The differences between type-1 and type-2 diabetes

The Juvenile Diabetes Research Foundation (JDRF) is the leading global organization focused on type-1 diabetes (T1D) research. The goal of JDRF research is to improve the lives of all people affected by T1D by accelerating progress on the most promising opportunities for curing, better treatment and prevention of T1D.

Although awareness about JDRF is high, confusion about the disease on which JDRF focuses, T1D, is also high. This confusion arises from a general lack of knowledge about the essential differences between T1D and type 2 diabetes, or T2D. The following information is provided to assist in communications about T1D and T2D.

What Is Diabetes?

Diabetes mellitus is the medical name given to disorders of the regulation of blood glucose, also called "blood sugar," in the body. As mentioned before, the two major types of diabetes are T1D and T2D.

Type-1 Diabetes (T1D):

T1D is an autoimmune disease that strikes both children and adults at any age. It occurs when the body's own immune system destroys the beta cells in the pancreas.

Beta cells produce insulin, which is an essential hormone needed by the body to obtain energy from food. The onset of T1D has nothing to do with diet or lifestyle. T1D strikes suddenly, causes lifelong dependence on injected or pumped insulin and carries the constant threat of devastating complications.

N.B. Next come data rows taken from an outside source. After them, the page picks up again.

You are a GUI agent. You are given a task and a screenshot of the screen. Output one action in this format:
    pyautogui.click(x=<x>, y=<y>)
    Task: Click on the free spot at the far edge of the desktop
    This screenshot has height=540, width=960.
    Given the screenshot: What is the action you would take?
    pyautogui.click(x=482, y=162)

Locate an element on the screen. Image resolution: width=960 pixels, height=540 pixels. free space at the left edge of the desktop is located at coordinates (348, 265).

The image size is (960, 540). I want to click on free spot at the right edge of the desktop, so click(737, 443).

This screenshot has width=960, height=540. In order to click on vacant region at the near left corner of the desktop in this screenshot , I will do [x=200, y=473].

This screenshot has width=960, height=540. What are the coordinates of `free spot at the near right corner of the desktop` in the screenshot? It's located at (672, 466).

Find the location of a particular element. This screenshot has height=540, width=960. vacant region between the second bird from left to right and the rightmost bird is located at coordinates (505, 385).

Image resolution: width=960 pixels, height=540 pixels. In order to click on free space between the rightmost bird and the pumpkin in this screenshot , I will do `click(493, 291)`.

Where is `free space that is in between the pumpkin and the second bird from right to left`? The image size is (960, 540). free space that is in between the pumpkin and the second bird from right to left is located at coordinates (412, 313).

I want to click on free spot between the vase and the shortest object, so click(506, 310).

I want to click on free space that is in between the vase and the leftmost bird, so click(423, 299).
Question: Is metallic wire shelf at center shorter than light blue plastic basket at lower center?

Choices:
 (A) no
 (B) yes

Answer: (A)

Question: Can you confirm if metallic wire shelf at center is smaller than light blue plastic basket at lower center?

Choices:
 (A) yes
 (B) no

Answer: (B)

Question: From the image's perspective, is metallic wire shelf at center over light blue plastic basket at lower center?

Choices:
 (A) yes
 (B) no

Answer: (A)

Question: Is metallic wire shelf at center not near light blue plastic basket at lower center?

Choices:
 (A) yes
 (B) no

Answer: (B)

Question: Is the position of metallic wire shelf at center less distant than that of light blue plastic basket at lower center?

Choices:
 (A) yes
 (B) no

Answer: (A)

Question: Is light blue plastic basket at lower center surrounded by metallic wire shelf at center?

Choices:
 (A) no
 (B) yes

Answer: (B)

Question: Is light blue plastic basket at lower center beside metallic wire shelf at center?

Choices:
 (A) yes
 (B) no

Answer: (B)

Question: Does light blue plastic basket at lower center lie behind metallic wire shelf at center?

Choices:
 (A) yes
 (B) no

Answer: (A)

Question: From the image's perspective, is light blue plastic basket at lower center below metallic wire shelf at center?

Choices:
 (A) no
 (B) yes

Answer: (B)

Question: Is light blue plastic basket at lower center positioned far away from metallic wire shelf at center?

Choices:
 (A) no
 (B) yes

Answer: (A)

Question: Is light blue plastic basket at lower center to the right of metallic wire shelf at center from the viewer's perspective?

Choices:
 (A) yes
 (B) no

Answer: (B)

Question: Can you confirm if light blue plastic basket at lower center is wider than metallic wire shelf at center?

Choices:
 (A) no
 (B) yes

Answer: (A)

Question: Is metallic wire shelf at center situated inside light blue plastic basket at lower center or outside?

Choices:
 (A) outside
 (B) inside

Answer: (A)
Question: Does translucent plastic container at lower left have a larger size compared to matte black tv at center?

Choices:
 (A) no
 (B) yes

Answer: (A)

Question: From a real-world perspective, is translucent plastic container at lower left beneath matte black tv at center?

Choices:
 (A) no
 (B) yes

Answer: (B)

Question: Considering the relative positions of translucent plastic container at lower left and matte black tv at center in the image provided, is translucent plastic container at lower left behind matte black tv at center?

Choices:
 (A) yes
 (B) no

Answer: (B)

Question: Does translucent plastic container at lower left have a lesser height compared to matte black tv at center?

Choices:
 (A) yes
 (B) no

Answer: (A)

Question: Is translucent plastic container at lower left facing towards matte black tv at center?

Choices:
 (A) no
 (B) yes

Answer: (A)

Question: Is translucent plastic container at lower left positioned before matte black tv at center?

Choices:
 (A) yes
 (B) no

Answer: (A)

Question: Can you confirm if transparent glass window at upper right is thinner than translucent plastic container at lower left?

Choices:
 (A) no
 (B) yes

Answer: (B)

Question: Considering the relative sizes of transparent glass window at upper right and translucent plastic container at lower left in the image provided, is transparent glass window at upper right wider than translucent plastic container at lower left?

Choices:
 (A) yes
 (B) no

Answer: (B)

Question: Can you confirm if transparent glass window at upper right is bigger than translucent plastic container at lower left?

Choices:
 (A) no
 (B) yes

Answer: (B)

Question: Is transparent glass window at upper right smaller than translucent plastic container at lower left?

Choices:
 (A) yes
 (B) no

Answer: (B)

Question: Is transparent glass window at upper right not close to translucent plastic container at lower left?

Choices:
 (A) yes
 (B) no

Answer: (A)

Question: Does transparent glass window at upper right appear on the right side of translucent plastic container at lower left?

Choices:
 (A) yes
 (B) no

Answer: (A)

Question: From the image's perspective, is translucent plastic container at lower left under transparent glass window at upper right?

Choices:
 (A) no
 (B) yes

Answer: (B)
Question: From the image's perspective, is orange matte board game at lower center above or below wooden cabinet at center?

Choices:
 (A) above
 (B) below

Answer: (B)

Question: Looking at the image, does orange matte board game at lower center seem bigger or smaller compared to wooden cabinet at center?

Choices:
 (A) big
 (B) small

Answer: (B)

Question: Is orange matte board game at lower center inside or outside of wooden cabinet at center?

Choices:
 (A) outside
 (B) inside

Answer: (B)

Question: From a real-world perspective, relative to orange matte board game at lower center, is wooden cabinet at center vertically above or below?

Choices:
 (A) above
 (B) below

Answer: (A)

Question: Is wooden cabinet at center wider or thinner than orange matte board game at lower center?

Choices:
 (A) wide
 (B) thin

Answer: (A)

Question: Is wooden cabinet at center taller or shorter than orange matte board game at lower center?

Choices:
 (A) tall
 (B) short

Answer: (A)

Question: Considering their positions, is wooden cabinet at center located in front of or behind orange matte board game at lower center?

As many as three million Americans may live with the daily burden of T1D. Each year, more than 15,000 children and 15,000 adults - approximately 80 people per day - are diagnosed with T1D in the United States.

Type-2 Diabetes (T2D):

T2D is a metabolic disease, also known as a "metabolic disorder," in which a person's body still produces insulin but is unable to use it effectively. T2D is usually diagnosed in adulthood, but there is a growing number of cases of T2D in children due to an increase in childhood obesity.

T2D sometimes can be treated with diet and lifestyle interventions, as well as oral medications. T2D does not always require injected or pumped insulin. People with T2D are also at risk for devastating complications.

As many as 23 million Americans are affected by T2D. T2D is the most common form of diabetes.

Both T1D and T2D are the leading causes of kidney failure, new cases of blindness and non-traumatic lower-limb amputations among adults in the United States. T1D and T2D are major causes of heart disease and stroke among adults in the United States.

Since its founding in 1970, JDRF has awarded more than $1.6 billion to diabetes research. Past JDRF efforts have helped to significantly advance the care of people with this disease, and have expanded the critical scientific understanding of T1D. JDRF will not rest until T1D is fully conquered. More than 80 percent of JDRF's expenditures directly support research and research-related education.